The weeks and months leading up to the incident had their own challenges. It all seemed so exciting and positive when he started with the new company. After years of slaving away without any recognition or reward, the job offer came as a godsend. It was as if he was freed from slavery. How quickly the elation and joy of his newfound freedom turned into frustration, disappointment and ultimately despair. The empty promises and broken expectations were actually worse than the struggles with his previous employer. Maybe it was better to live without hope, than with hope vanquished. He struggled to make sense of it all, his mind being so muddled, such as it is.
He remembers that Thursday quite well. Weeks and months of letters and requests for even a conversation fell on deaf ears. The resources in his department were severely constrained, though the demands for performance were becoming increasingly unbearable. Maybe those journalists doing the write-up on the company’s recent success coming that Thursday, and the big-ass farce of it all, the awful truth being white-washed with smiles and handshakes, finally broke his patience.
He raged quietly then. He was paralysed. He needed the job. He hated his employer and the way he was treated but could not bring himself to say anything. Maybe it was hope againste hope. Maybe it was cowardice plain and simple. He went home that day, a broken man. Maybe that was why the barking got to him. He’s just not sure.
The dog was irritating at the best of times, loveably so. Jenny and the kids loved it, but he always deemed it a bit of a necessary evil. But, the way he reacted that afternoon… god only knows. Only when the the cops restrained him did he snap back into reality. The bloody, beaten and terrified dog against the garden fence. The neighbours staring with fear and loathing. The soggy sjambok in his hand. Worse of all, the sobbing of his wife and children amid the whimpering of the dog.
As he was arrested he remembered screaming that the dog was aggressive and he was afraid for his life. But he knows now, as he knew then, it was the biggest load of bullshit. Poor dog.

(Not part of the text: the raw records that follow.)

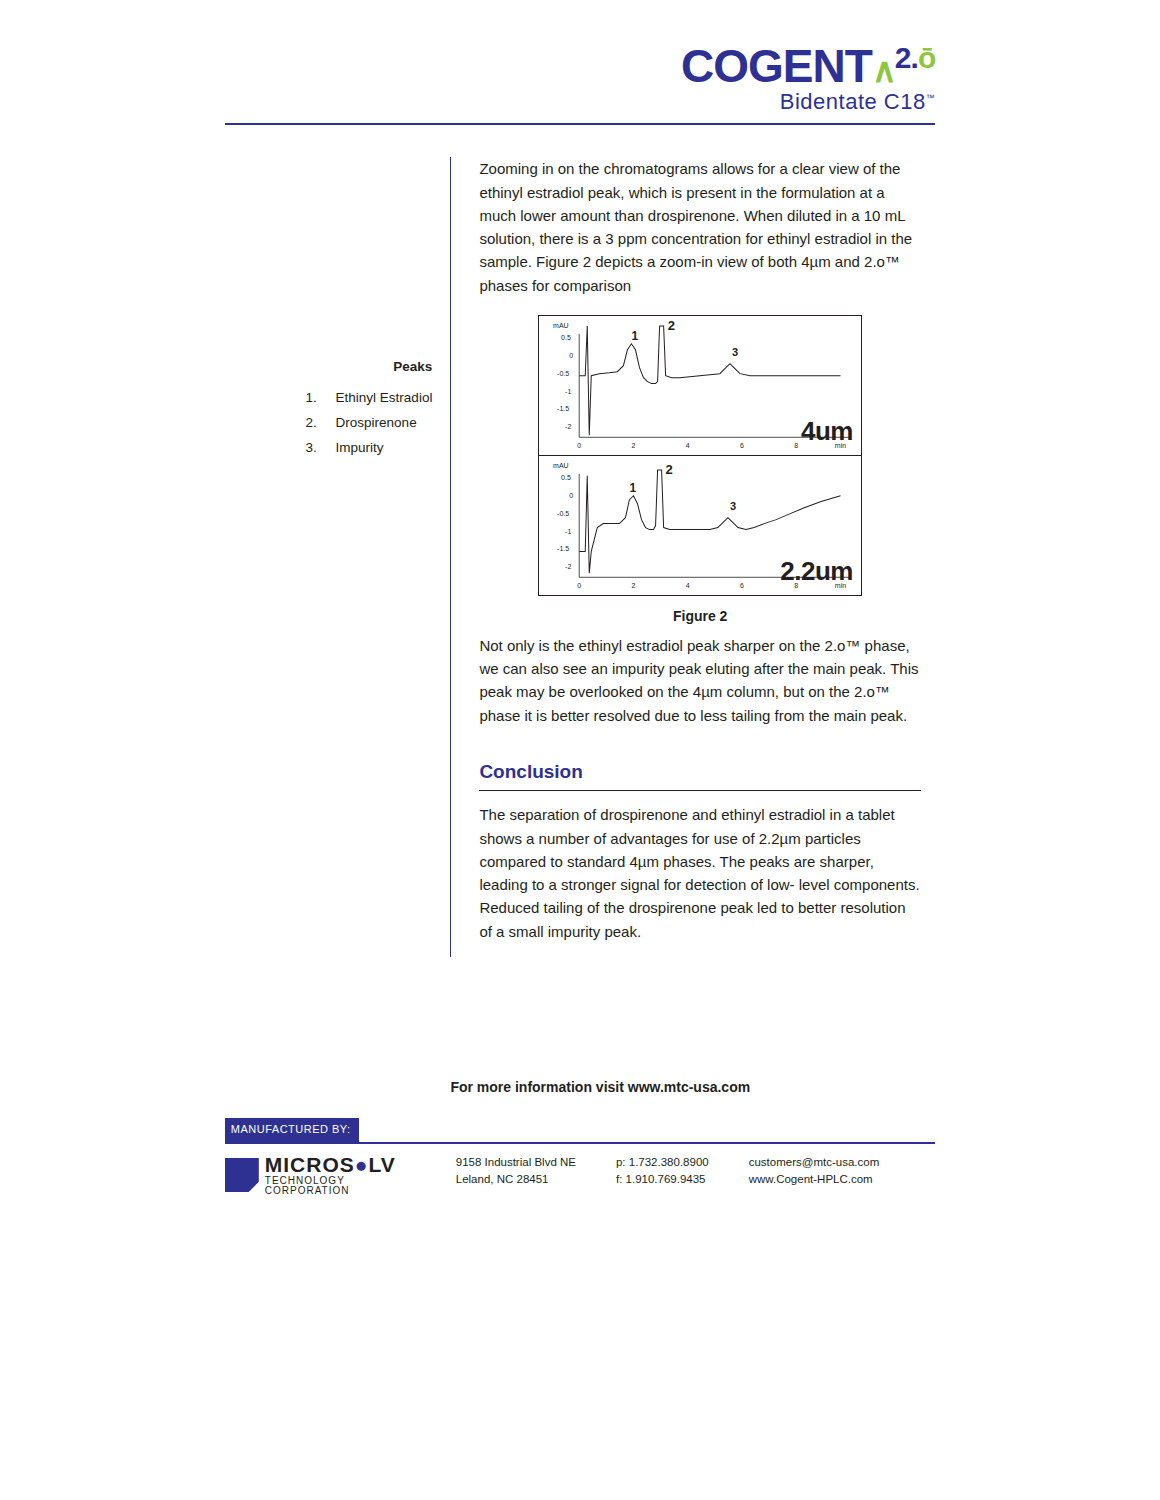COGENT∧2.ō
Bidentate C18™
Peaks
Ethinyl Estradiol
Drospirenone
Impurity
Zooming in on the chromatograms allows for a clear view of the ethinyl estradiol peak, which is present in the formulation at a much lower amount than drospirenone. When diluted in a 10 mL solution, there is a 3 ppm concentration for ethinyl estradiol in the sample. Figure 2 depicts a zoom-in view of both 4µm and 2.o™ phases for comparison
mAU 0.5 0 -0.5 -1 -1.5 -2 0 2 4 6 8 min 1 2 3
4um
mAU 0.5 0 -0.5 -1 -1.5 -2 0 2 4 6 8 min 1 2 3
2.2um
Figure 2
Not only is the ethinyl estradiol peak sharper on the 2.o™ phase, we can also see an impurity peak eluting after the main peak. This peak may be overlooked on the 4µm column, but on the 2.o™ phase it is better resolved due to less tailing from the main peak.
Conclusion
The separation of drospirenone and ethinyl estradiol in a tablet shows a number of advantages for use of 2.2µm particles compared to standard 4µm phases. The peaks are sharper, leading to a stronger signal for detection of low- level components. Reduced tailing of the drospirenone peak led to better resolution of a small impurity peak.
For more information visit www.mtc-usa.com
MANUFACTURED BY:
MICROS●LV
TECHNOLOGY
CORPORATION
9158 Industrial Blvd NE
Leland, NC 28451
p: 1.732.380.8900
f: 1.910.769.9435
customers@mtc-usa.com
www.Cogent-HPLC.com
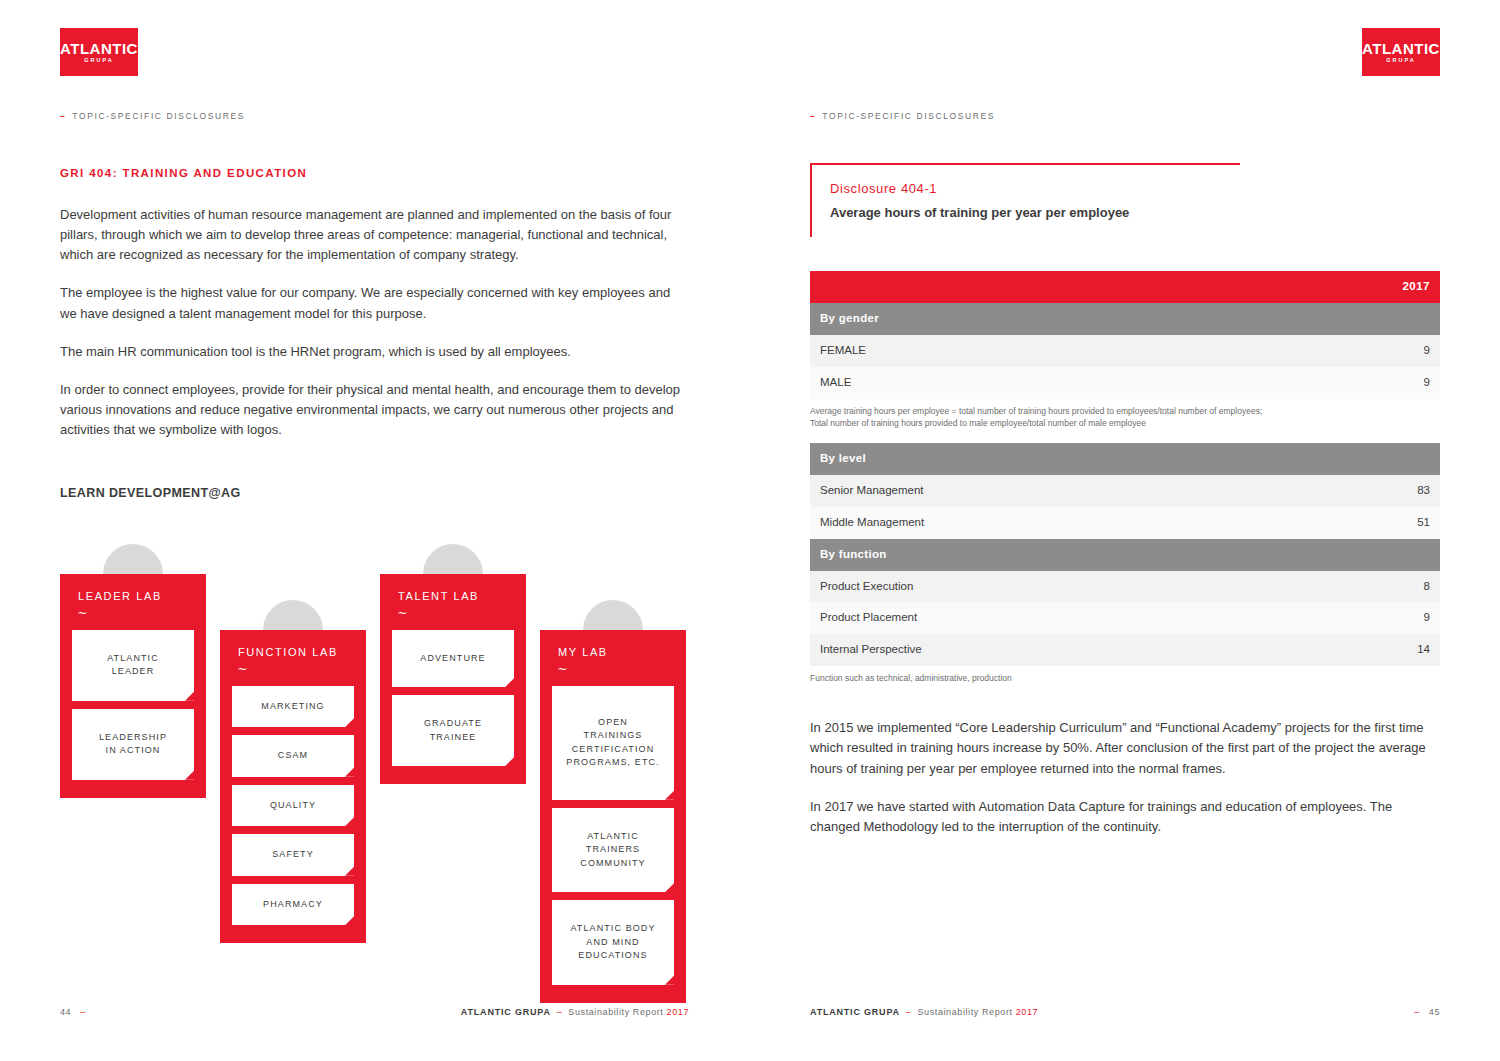ATLANTIC GRUPA
– Topic-specific disclosures
GRI 404: Training and Education
Development activities of human resource management are planned and implemented on the basis of four pillars, through which we aim to develop three areas of competence: managerial, functional and technical, which are recognized as necessary for the implementation of company strategy.
The employee is the highest value for our company. We are especially concerned with key employees and we have designed a talent management model for this purpose.
The main HR communication tool is the HRNet program, which is used by all employees.
In order to connect employees, provide for their physical and mental health, and encourage them to develop various innovations and reduce negative environmental impacts, we carry out numerous other projects and activities that we symbolize with logos.
LEARN DEVELOPMENT@AG
Leader Lab
~
Atlantic
Leader
Leadership
in Action
Function Lab
~
Marketing
CSAM
Quality
Safety
Pharmacy
Talent Lab
~
Adventure
Graduate
Trainee
My Lab
~
Open
Trainings
Certification
Programs, etc.
Atlantic
Trainers
Community
Atlantic Body
and Mind
Educations
44 – ATLANTIC GRUPA–Sustainability Report 2017
ATLANTIC GRUPA
– Topic-specific disclosures
Disclosure 404-1
Average hours of training per year per employee
| | 2017 |
| By gender |
| FEMALE | 9 |
| MALE | 9 |
Average training hours per employee = total number of training hours provided to employees/total number of employees;
Total number of training hours provided to male employee/total number of male employee
| By level |
| Senior Management | 83 |
| Middle Management | 51 |
| By function |
| Product Execution | 8 |
| Product Placement | 9 |
| Internal Perspective | 14 |
Function such as technical, administrative, production
In 2015 we implemented “Core Leadership Curriculum” and “Functional Academy” projects for the first time which resulted in training hours increase by 50%. After conclusion of the first part of the project the average hours of training per year per employee returned into the normal frames.
In 2017 we have started with Automation Data Capture for trainings and education of employees. The changed Methodology led to the interruption of the continuity.
ATLANTIC GRUPA–Sustainability Report 2017 – 45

So, the pills. The result of his wife’s brother (the lawyer) getting him off with diminished responsibility. Something about fear of canines. Whatever. Suspended sentence. Community service, nogal. The bracelet regulating his movements. Work, home and SPCA. The pills medicating the fear he knew he did not suffer from, or did he?

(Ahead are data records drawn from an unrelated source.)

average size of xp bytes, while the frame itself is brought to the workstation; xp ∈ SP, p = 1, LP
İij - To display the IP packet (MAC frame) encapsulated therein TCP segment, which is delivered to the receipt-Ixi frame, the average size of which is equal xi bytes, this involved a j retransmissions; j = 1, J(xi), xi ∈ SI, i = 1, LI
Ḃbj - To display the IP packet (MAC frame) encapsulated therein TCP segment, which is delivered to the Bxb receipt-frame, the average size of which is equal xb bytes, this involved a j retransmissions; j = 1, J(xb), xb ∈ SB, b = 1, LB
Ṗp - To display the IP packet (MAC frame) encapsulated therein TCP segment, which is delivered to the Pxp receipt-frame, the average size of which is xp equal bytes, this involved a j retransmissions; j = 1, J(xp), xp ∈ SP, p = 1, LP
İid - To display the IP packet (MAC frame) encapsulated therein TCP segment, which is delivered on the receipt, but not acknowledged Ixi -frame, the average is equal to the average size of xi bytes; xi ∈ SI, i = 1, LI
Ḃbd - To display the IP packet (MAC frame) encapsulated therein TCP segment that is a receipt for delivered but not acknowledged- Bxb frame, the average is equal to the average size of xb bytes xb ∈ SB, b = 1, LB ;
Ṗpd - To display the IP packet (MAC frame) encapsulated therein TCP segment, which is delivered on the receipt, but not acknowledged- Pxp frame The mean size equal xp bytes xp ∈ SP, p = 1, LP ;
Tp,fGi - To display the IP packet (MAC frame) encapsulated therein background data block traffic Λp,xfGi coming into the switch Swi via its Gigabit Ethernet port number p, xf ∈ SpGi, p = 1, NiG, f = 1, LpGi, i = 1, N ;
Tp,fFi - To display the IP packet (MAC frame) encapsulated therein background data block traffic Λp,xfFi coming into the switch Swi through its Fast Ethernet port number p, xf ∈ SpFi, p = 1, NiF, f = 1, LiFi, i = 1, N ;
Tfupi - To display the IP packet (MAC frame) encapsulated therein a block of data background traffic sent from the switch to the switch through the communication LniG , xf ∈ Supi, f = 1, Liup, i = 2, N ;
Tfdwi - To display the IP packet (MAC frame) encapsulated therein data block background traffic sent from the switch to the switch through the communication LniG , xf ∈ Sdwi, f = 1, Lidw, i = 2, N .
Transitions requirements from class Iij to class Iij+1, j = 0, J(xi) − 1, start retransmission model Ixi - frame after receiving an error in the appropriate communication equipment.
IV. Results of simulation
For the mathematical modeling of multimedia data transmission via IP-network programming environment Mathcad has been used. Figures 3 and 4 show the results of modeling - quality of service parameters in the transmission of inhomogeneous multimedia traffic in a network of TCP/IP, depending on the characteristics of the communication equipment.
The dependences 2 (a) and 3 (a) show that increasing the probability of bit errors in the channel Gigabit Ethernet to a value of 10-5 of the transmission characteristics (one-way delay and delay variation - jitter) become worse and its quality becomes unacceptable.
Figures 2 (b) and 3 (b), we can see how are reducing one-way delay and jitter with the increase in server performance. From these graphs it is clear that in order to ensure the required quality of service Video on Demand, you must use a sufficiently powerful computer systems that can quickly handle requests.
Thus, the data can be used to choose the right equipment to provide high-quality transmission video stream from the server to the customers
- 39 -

His alarm rudely reminding him of the bus he has tot catch. The company is very sympathetic with his “condition.” The lady from HR assured him, his job is safe. The company’s policy will not discriminate against him due to the ilness. As long as he toes the line, takes his medication and keeps the fear under control… and produces the goods. She smiled.
The dog has been put down. His wife and kids are afraid of him. He is afraid of himself… and the terrible, inhumane grind continues.